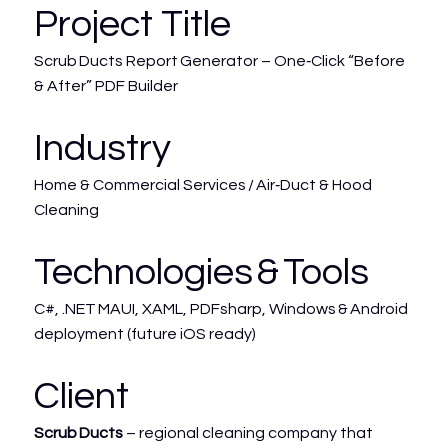
Project Title
Scrub Ducts Report Generator – One‑Click “Before
& After” PDF Builder
Industry
Home & Commercial Services / Air‑Duct & Hood
Cleaning
Technologies & Tools
C#, .NET MAUI, XAML, PDFsharp, Windows & Android
deployment (future iOS ready)
Client
Scrub Ducts
– regional cleaning company that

- [Work task] Reproduce the text of every row above word for word, omitting the pictures.

- [Solution]
Project Title
Scrub Ducts Report Generator – One‑Click “Before
& After” PDF Builder
Industry
Home & Commercial Services / Air‑Duct & Hood
Cleaning
Technologies & Tools
C#, .NET MAUI, XAML, PDFsharp, Windows & Android
deployment (future iOS ready)
Client
Scrub Ducts
– regional cleaning company that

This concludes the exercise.